▼▼▼

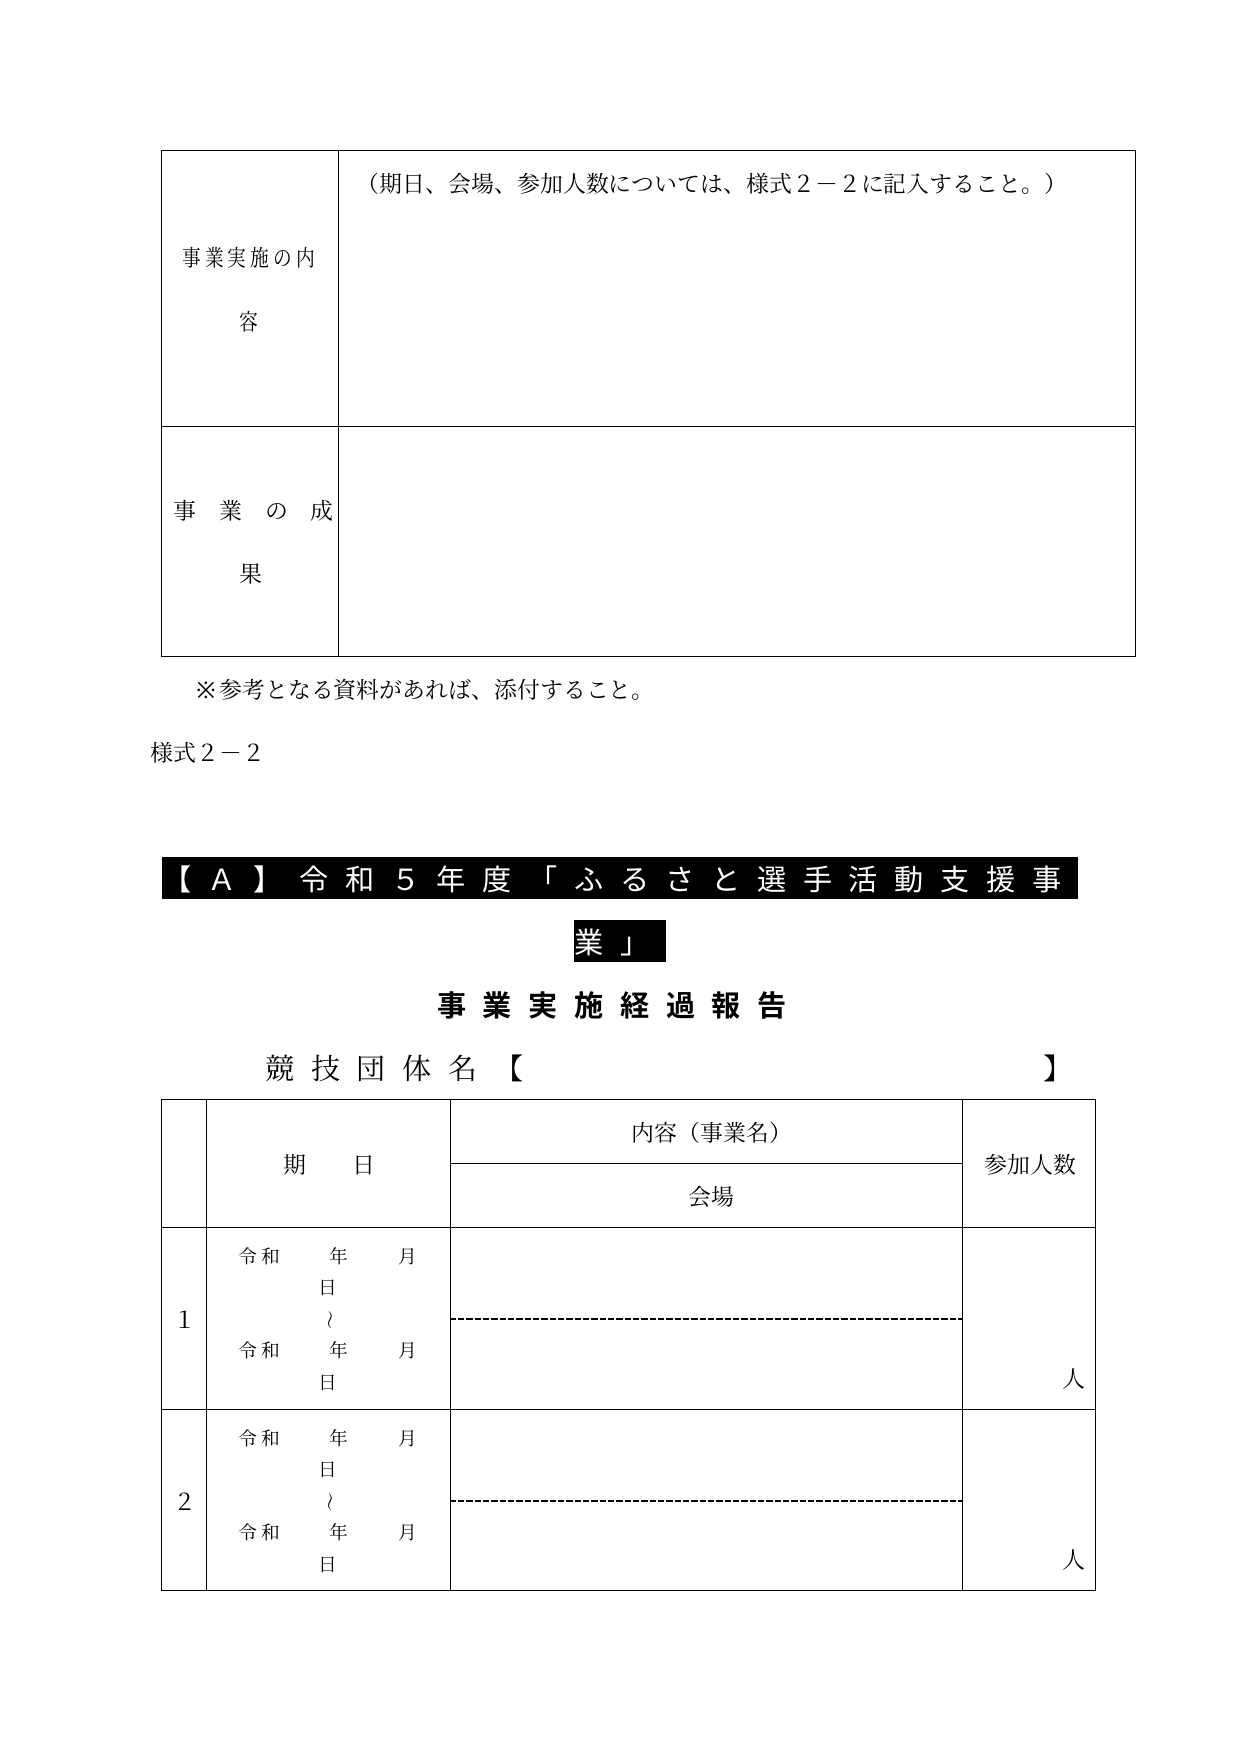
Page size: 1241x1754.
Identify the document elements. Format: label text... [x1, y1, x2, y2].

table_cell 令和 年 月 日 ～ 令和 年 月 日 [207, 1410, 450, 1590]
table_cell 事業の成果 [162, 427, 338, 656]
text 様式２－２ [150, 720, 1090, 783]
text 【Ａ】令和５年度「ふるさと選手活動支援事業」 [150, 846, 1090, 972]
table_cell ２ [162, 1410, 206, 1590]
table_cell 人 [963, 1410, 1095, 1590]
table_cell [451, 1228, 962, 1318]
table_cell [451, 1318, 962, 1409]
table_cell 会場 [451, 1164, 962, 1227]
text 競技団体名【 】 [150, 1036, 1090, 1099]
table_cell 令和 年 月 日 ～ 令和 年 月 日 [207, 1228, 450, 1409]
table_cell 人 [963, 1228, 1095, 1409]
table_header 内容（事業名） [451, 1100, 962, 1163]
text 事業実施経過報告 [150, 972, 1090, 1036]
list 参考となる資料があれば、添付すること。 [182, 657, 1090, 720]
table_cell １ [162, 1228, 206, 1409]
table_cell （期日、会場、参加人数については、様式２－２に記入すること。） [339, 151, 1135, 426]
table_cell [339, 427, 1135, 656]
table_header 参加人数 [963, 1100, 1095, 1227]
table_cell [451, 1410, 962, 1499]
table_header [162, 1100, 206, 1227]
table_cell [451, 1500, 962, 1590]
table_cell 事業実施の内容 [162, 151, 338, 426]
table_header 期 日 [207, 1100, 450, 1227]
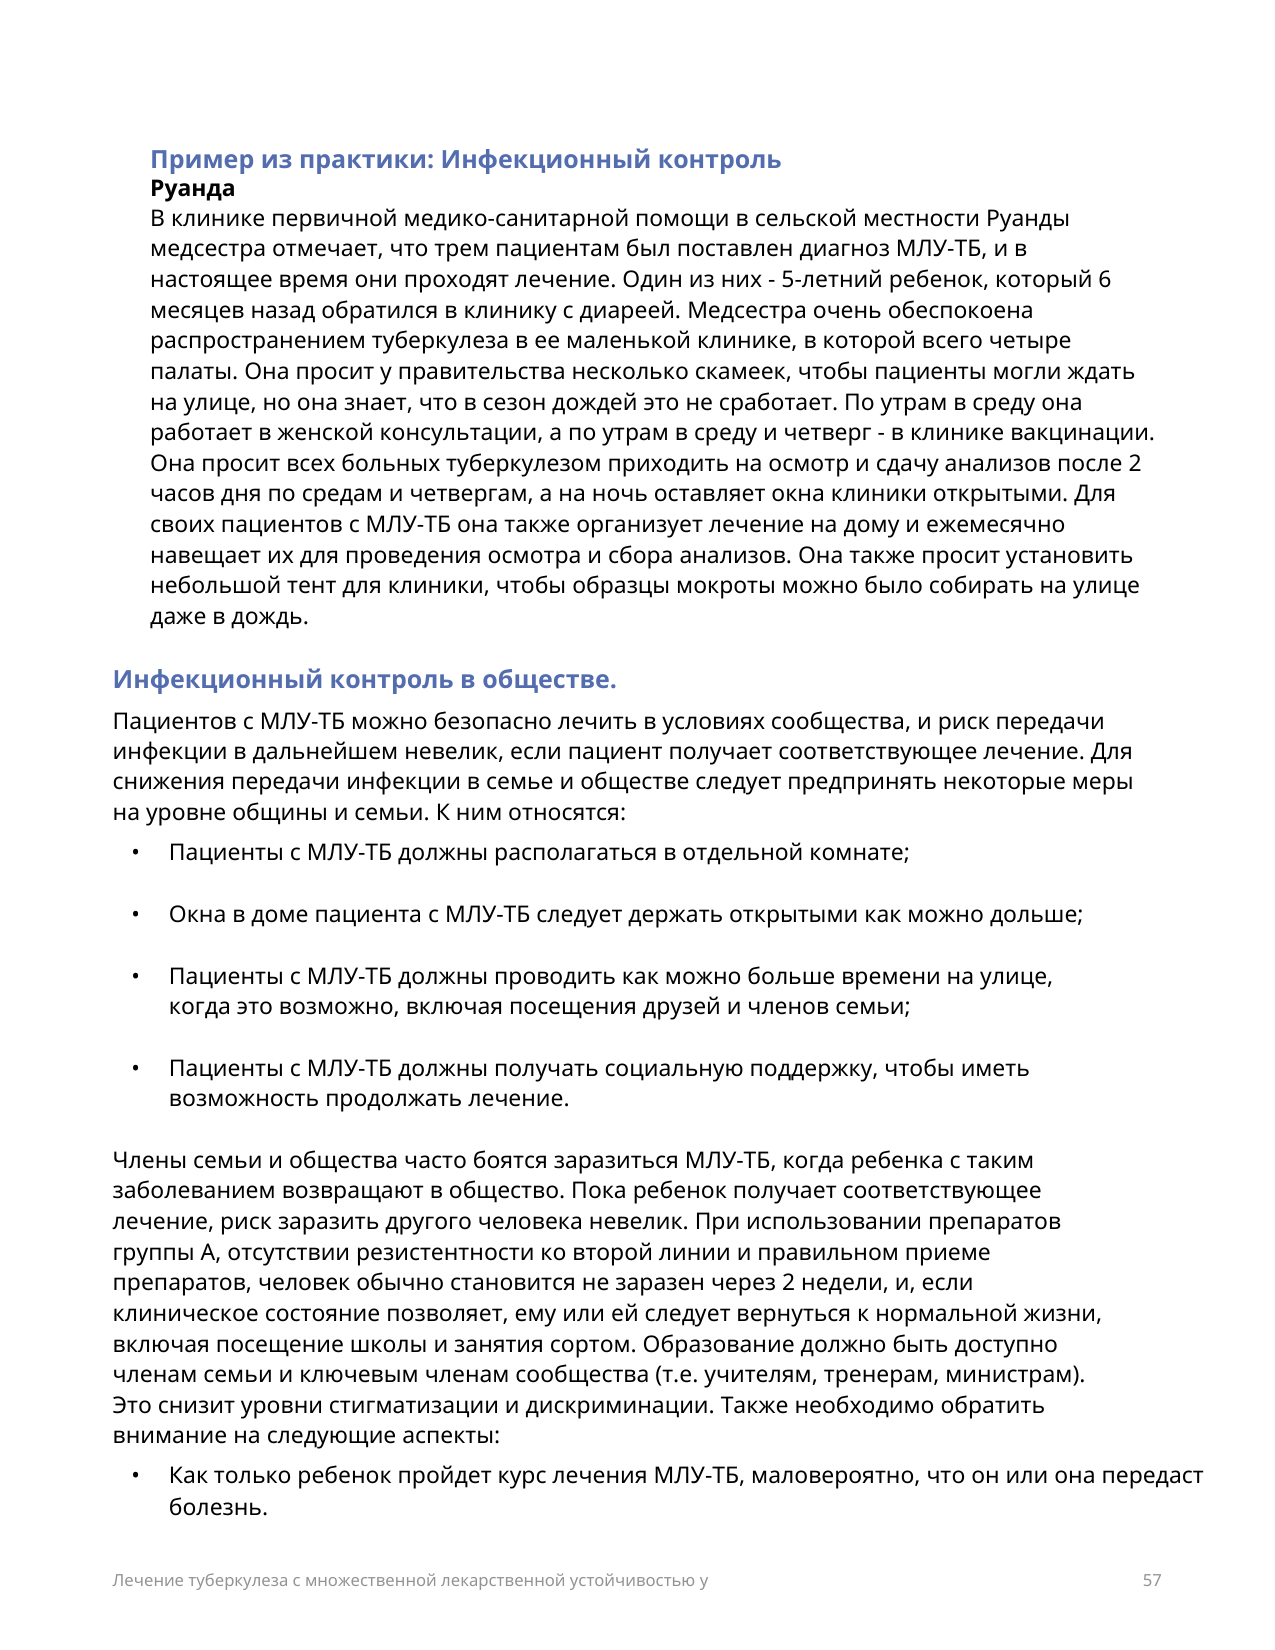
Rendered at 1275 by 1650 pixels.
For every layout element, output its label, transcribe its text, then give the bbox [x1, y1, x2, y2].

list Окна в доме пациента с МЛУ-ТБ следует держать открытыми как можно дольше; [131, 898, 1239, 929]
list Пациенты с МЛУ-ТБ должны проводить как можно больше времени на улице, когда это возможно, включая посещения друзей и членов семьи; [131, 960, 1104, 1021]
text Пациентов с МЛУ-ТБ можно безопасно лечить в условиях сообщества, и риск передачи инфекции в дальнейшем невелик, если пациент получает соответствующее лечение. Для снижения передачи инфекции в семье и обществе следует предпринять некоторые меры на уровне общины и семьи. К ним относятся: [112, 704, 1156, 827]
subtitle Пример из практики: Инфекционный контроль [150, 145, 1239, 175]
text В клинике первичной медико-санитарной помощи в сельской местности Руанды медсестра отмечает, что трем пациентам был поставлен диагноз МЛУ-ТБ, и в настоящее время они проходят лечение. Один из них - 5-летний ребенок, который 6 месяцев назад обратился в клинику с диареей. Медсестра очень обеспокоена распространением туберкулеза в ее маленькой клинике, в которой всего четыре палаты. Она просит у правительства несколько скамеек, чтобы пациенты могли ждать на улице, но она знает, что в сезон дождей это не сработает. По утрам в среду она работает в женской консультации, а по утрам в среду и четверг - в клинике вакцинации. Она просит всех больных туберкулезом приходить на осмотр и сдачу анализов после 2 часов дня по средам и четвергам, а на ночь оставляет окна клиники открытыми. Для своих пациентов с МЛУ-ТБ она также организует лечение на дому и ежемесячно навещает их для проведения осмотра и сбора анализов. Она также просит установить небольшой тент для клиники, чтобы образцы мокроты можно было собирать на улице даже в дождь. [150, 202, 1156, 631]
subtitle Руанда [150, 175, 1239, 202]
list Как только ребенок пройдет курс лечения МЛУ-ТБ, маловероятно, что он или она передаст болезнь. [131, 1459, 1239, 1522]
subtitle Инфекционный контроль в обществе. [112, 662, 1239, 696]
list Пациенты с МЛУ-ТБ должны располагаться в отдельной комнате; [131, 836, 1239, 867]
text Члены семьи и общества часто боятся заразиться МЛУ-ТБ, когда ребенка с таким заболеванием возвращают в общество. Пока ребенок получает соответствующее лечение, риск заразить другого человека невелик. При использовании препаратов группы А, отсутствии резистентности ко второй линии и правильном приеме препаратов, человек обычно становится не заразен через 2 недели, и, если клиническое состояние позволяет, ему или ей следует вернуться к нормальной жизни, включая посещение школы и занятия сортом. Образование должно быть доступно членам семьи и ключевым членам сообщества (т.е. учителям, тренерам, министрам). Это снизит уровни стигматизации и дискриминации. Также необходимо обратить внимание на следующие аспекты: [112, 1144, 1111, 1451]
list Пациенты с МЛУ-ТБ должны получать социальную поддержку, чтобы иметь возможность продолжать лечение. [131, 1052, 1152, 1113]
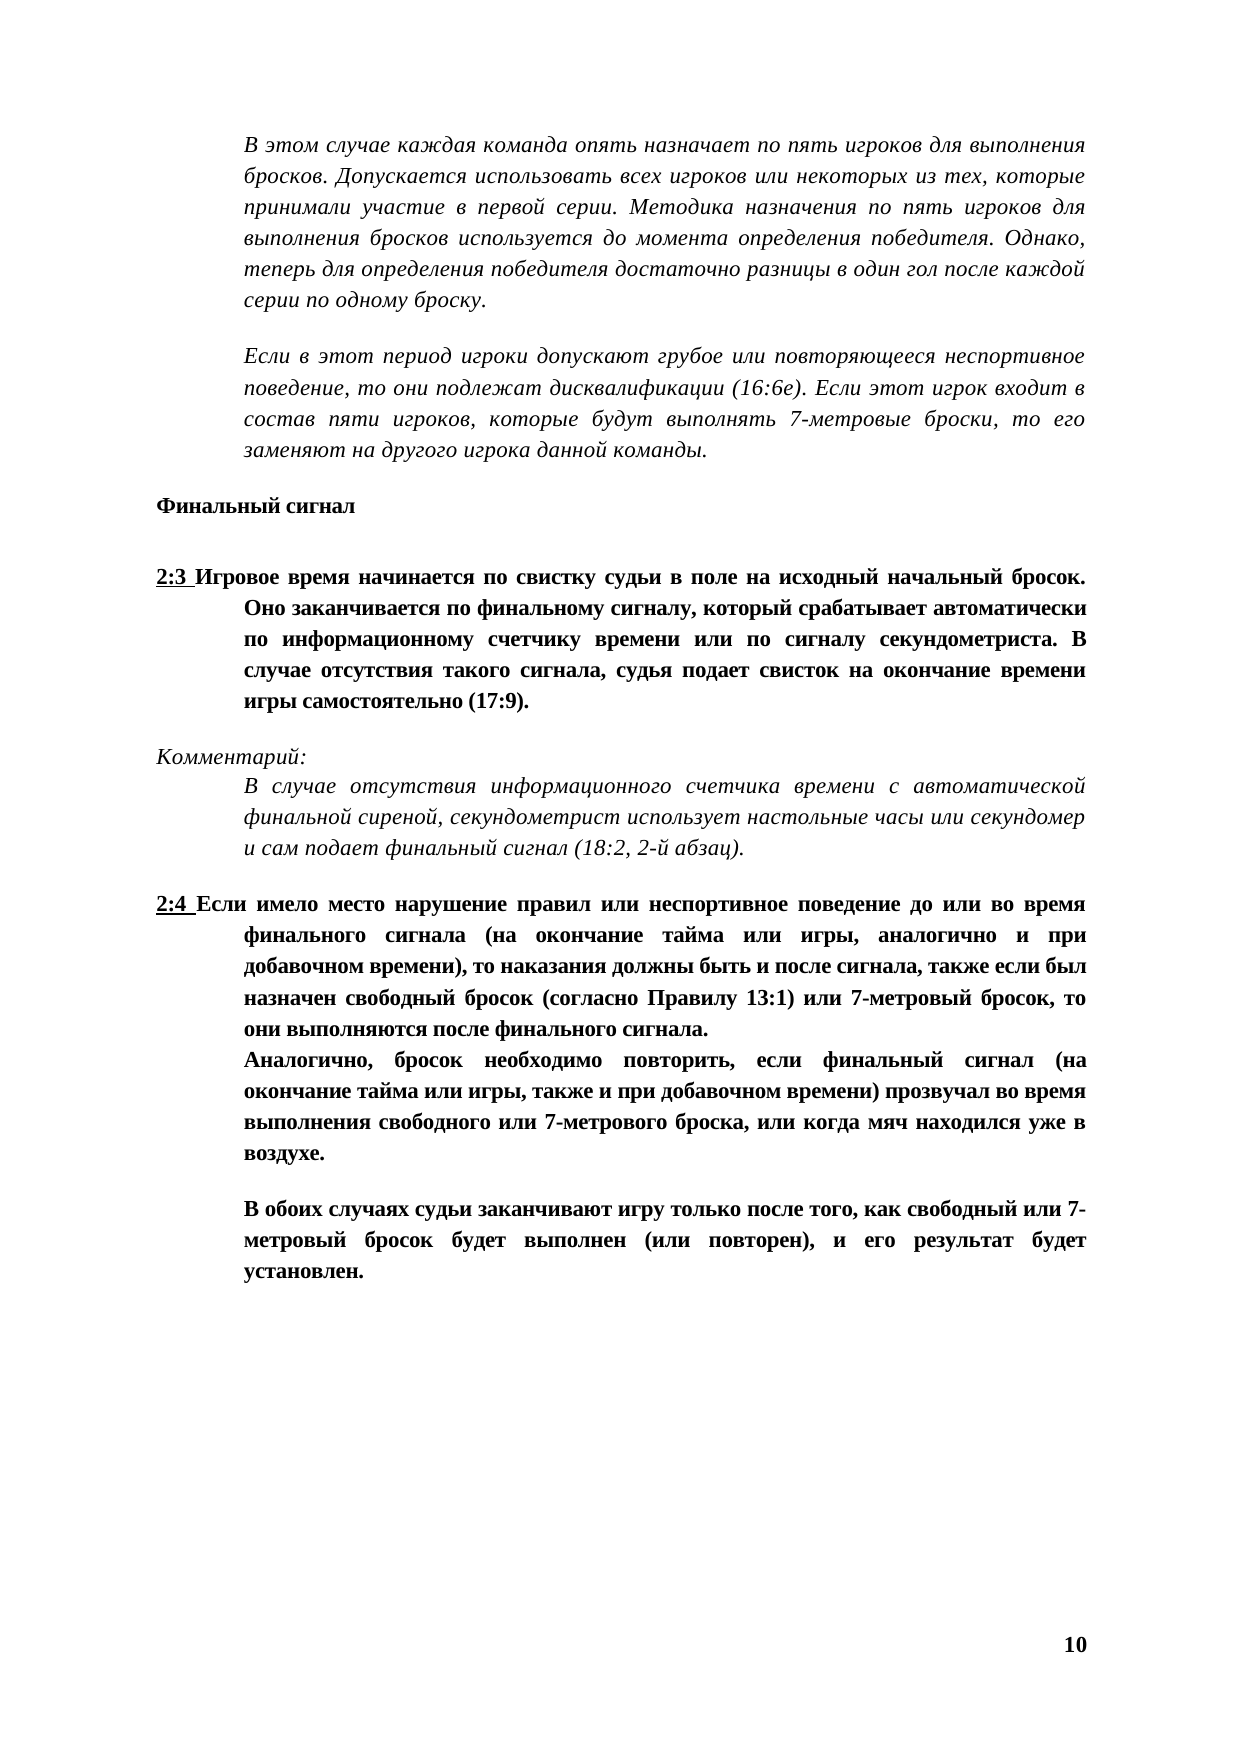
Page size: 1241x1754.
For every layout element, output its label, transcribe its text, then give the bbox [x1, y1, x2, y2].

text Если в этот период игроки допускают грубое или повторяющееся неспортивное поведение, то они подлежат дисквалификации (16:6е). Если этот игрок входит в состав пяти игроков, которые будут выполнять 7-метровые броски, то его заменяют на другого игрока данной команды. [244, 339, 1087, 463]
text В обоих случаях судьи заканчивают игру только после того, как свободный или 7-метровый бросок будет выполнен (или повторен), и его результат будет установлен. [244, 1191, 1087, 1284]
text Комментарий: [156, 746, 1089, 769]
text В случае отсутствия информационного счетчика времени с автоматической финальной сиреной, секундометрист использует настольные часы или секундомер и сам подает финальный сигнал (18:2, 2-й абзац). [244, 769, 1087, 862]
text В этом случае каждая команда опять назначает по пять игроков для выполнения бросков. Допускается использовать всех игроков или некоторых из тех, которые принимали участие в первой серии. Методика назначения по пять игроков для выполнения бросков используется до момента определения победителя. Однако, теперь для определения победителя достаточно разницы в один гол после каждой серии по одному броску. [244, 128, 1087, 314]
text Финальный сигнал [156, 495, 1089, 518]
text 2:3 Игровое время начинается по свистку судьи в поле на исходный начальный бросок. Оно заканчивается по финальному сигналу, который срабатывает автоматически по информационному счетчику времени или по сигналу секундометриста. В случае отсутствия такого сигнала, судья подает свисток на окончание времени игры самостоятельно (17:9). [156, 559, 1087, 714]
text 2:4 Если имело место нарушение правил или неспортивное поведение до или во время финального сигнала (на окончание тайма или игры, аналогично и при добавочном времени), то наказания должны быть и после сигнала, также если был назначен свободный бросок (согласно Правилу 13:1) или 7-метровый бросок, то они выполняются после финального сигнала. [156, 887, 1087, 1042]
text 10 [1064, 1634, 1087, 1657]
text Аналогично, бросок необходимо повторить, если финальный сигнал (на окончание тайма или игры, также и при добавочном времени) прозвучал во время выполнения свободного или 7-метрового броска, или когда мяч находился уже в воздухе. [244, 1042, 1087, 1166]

▲▲▲

Please state the number of lines in the listing that include the word "контроль", with no other words.

2